VMM2008 SSP - Shared ISOs

We have noticed that when Self Service Portal users are trying to alter the properties of one of their VMs, they have an option to mount an ISO. Down at the bottom of the options is a tick box which says "SHARE" rather than copy.

Normally if you mount an ISO, the ISO file will be copied into a subfolder of the VM before it is mounted. For a 4Gb ISO files (such as SuseLinux) this can take several minutes. So the obvious advantage of using the SHARE option is that it just uses the original ISO rather than creating a copy.

However....there is a catch. The option isnt available if your host if a Hyper-V server. I have logged this with MS via Technet; http://forums.microsoft.com/TechNet/showpost.aspx?postid=4167342&siteid=17

It seems to be a known issue, but as yet they havent given a resolution date.

Dev Con & Dell

We have been having a serious issue with our latest Dell 755s. These PCs come with a built in 4 slot card reader. The A: drive is reserved for a floppy, C: is the local HDD, D: is taken by the DVD drive, leaving E, F, G & H for the card reader. I imagine 90% of network admins have set the users home area to default to H: which obviously causes a major problem when the user tries to log-in to a machine with a card reader. As a short term fix we have used a MS tool called devcon, which can disable devices from the command line. Ill post an update when we find a more long term solution.

VMM2008 Slow Creating VMs

Following on from a previous post on this topic, I have finally (after around 6 weeks of trying) been able to find a resolution to the issue I previous posted about here.

It turns out this this was not actually an issue with VMM being slow installing VM Components.
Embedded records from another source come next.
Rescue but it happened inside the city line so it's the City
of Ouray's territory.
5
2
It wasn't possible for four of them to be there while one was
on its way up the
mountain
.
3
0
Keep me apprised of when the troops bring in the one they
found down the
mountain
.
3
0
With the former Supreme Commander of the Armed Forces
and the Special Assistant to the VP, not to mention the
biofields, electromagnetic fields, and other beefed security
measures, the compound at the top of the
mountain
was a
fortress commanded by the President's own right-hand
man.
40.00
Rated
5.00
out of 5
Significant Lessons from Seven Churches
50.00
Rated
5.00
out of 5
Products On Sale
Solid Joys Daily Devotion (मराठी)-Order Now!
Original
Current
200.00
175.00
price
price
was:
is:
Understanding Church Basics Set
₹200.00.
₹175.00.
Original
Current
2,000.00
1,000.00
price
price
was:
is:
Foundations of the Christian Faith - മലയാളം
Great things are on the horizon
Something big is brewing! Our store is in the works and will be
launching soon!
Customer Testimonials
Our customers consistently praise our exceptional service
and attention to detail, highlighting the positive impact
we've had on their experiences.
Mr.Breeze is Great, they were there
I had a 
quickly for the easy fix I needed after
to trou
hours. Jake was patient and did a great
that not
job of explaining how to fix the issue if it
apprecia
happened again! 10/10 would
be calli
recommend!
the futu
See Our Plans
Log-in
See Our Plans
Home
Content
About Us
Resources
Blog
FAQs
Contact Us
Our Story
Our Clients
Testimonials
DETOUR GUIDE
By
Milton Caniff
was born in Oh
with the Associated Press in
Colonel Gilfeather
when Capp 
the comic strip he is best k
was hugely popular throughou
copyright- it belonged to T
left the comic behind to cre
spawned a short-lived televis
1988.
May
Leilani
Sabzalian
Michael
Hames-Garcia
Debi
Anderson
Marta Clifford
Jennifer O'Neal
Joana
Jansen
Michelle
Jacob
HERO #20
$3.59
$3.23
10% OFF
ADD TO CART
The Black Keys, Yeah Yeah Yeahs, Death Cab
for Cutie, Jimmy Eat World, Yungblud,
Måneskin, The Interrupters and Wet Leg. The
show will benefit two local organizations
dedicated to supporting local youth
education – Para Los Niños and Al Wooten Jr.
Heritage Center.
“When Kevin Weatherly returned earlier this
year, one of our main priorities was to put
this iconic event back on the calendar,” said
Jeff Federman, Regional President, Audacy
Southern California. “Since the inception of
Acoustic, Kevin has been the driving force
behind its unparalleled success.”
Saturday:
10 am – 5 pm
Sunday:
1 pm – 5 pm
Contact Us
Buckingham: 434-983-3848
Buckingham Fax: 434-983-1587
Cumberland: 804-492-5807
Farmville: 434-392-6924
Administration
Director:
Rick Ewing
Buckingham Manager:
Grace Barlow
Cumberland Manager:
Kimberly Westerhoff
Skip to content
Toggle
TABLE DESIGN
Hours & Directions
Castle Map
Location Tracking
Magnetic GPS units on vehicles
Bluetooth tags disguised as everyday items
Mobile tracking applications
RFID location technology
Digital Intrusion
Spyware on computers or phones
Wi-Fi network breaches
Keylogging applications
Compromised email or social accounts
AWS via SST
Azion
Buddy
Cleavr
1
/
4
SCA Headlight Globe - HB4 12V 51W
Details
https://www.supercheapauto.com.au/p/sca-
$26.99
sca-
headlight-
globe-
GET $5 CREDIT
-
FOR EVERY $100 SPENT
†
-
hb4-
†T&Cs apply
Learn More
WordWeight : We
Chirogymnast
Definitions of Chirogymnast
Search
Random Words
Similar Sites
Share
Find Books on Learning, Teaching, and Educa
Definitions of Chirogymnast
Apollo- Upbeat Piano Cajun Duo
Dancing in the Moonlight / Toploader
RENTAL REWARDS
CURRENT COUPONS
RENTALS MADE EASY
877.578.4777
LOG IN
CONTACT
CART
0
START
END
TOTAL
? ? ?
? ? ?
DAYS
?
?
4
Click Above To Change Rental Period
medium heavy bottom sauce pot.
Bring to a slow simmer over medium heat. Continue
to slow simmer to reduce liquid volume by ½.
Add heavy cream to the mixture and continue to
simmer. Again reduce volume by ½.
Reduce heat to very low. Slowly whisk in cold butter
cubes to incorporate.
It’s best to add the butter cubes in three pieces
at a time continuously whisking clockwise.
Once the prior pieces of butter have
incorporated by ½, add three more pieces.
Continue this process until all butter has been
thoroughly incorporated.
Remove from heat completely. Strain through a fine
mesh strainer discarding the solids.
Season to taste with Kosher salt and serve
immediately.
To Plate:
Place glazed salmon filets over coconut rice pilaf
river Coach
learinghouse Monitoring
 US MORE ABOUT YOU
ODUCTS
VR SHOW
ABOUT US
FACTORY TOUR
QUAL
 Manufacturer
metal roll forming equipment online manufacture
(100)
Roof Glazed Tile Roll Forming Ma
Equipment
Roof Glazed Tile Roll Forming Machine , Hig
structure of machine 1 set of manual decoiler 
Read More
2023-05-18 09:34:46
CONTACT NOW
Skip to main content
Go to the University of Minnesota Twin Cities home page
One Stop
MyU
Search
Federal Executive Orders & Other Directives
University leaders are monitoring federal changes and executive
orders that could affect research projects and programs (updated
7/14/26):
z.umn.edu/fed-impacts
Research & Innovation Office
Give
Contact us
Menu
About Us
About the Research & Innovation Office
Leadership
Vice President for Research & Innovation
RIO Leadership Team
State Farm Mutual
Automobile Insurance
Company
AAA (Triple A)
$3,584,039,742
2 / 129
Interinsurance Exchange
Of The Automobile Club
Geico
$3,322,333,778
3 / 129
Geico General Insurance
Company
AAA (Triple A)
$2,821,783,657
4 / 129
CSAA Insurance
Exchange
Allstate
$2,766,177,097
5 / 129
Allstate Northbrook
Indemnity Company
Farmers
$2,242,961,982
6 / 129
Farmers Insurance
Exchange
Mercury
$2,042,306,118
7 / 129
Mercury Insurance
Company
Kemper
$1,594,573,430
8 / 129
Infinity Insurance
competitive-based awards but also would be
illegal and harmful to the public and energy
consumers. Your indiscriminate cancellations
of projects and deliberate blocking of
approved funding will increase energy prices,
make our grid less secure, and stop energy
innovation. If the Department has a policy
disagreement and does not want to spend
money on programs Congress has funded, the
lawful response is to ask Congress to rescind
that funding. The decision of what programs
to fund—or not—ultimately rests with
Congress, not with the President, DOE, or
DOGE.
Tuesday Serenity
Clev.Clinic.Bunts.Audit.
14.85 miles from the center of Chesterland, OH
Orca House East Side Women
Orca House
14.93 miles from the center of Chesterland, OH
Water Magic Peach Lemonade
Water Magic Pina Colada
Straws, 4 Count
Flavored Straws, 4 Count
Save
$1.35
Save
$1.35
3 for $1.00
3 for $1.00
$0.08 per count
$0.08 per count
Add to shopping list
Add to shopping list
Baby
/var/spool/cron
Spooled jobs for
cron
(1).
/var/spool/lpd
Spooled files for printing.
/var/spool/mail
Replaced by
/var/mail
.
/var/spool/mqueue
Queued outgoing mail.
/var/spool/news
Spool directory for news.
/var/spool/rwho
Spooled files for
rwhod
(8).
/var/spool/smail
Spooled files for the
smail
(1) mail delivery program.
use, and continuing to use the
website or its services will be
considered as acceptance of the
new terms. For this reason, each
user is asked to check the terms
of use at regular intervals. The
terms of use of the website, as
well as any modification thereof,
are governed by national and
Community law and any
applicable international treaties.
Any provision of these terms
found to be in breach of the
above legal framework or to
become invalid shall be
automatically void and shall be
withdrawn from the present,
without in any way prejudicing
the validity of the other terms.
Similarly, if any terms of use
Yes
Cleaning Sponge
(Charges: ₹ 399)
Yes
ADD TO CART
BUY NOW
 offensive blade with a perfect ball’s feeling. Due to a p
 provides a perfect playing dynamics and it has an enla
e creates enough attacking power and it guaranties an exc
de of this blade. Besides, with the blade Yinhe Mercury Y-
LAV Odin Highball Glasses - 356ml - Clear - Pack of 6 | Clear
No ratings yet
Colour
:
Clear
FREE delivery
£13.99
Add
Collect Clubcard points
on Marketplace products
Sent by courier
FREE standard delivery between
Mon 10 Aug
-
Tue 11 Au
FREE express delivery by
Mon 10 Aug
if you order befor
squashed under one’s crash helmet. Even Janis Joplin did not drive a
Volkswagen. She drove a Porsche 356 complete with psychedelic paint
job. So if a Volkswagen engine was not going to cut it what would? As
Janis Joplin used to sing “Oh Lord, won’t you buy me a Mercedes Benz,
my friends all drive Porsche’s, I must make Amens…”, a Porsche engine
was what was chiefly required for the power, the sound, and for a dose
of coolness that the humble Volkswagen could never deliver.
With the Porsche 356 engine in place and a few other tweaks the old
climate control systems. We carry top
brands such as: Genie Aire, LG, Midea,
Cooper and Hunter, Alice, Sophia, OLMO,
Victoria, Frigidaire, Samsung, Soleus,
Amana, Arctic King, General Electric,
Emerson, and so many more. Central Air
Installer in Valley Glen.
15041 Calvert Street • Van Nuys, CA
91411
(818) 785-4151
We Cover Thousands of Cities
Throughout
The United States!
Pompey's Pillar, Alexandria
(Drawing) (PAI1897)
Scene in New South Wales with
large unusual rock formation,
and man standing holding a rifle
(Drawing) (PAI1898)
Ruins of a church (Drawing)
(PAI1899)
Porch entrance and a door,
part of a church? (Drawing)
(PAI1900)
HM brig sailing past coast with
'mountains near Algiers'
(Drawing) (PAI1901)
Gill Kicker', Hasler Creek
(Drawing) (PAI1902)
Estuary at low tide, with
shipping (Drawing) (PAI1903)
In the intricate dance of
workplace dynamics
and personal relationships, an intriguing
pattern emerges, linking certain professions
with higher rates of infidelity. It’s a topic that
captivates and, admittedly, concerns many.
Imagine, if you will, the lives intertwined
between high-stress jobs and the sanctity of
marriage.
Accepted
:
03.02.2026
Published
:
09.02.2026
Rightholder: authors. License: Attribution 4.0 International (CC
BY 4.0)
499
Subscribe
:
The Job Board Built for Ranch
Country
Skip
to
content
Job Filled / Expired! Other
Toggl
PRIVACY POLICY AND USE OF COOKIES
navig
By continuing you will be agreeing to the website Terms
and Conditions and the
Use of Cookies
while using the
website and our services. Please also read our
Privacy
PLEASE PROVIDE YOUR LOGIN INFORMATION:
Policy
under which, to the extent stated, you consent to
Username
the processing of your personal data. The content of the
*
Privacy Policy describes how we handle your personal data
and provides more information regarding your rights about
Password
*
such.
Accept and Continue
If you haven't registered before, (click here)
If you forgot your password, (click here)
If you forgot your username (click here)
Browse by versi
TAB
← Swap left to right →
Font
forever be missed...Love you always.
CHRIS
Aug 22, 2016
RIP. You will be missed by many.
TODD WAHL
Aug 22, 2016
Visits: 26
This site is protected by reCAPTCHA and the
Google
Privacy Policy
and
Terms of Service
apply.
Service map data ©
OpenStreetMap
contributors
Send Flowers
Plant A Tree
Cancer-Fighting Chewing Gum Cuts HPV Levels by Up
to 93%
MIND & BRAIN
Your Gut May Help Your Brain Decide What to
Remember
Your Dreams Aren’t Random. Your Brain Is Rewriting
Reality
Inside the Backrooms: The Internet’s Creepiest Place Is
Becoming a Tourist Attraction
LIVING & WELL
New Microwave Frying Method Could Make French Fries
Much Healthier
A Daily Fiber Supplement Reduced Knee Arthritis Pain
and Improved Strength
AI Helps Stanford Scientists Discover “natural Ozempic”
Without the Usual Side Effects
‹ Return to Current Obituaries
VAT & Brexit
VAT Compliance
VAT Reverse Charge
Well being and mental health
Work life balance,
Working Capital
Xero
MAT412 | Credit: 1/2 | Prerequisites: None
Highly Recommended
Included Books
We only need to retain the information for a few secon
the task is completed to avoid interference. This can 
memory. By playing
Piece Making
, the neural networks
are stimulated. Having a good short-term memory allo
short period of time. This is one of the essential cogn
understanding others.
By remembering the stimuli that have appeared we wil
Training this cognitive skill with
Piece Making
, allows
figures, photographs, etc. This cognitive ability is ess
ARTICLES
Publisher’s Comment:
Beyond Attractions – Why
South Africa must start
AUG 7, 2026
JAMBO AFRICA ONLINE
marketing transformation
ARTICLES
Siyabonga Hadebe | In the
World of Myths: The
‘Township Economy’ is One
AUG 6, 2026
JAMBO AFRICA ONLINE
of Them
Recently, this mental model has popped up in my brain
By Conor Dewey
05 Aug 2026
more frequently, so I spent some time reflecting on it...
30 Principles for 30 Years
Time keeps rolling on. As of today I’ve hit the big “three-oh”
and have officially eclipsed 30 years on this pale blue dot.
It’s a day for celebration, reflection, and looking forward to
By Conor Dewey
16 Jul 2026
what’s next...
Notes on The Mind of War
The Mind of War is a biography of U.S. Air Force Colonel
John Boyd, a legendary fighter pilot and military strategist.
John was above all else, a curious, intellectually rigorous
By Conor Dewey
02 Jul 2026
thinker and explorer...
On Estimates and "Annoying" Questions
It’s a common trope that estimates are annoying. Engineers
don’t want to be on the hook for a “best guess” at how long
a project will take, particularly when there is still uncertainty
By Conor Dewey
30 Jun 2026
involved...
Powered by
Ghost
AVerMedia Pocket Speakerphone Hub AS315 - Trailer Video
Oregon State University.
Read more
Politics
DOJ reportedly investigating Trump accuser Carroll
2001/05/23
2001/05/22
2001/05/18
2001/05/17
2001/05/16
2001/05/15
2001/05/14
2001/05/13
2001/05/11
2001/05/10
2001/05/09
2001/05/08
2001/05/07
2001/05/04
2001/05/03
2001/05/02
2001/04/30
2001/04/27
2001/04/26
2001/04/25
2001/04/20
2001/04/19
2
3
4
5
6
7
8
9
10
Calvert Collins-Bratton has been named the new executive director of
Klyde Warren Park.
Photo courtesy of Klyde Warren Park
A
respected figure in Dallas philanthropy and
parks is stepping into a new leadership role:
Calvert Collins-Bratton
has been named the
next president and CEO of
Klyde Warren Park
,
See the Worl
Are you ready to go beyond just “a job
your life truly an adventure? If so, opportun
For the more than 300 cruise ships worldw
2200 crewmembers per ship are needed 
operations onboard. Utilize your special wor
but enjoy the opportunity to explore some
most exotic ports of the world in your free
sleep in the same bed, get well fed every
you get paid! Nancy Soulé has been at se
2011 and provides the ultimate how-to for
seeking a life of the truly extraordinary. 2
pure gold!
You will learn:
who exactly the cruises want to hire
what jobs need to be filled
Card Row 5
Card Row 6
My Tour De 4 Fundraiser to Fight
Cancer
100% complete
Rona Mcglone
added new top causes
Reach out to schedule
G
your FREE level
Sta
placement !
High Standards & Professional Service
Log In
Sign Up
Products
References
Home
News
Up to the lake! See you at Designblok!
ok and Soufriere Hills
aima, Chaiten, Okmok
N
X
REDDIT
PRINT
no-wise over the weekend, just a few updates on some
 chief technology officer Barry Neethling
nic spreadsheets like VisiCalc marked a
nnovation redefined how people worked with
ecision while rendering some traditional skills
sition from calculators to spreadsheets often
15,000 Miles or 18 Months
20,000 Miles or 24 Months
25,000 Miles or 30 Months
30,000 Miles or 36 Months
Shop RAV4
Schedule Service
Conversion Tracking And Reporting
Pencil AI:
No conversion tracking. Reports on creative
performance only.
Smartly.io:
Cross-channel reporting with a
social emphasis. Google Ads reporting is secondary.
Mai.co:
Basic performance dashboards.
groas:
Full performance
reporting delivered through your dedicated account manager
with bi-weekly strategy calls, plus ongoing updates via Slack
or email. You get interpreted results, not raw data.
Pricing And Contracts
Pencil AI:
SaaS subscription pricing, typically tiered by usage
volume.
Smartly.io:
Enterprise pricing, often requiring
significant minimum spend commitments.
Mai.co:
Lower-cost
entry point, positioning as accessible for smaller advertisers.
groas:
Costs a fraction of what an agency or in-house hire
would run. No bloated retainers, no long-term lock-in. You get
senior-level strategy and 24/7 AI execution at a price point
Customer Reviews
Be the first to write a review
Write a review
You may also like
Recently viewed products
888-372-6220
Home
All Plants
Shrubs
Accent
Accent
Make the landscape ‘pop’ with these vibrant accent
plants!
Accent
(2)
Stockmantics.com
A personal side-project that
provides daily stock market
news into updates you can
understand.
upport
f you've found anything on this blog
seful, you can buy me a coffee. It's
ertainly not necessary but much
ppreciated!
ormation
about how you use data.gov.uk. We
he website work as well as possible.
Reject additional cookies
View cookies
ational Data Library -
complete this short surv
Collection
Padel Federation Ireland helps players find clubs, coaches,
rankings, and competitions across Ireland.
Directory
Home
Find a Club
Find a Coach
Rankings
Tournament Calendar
VMM was actually being slow at reading the drives on the host server. thankfully someone from Microsoft jumped onboard (thanks Hector Linares), and was able to confirm that VMM2008 does have this issue if any of the following conditions are met;

VIRTUAL MEDIA: If the host server has any virtual media such as a Dell DRAC or Virtual Floppy.

GPT DISK: If any drives in the host server are using GPT Partition table rather than MBR

UNINITIALIZED DISK: If any of the disks are not initialized.

OTHER MOUNTED VHDs: If a VHD has mounted incorrectly or not dismounted correctly.

In our situation the problem was actually related to GPT. The server has 3 drives, 2 set up as MBR and one set up as GPT. Converting the one GPT disk to MBR instantly fixed the problem, and VMM now creates VMs in under 10 seconds.

As a side note, GPT drives was introduced by MS in Server 2003 SP1, but is really being pushed with server 2008. See this article by MS.

Hopefully MS will have a fix soon, but as of Nov 2008 there is no way of converting an MBR disk to GPT without loosing the data.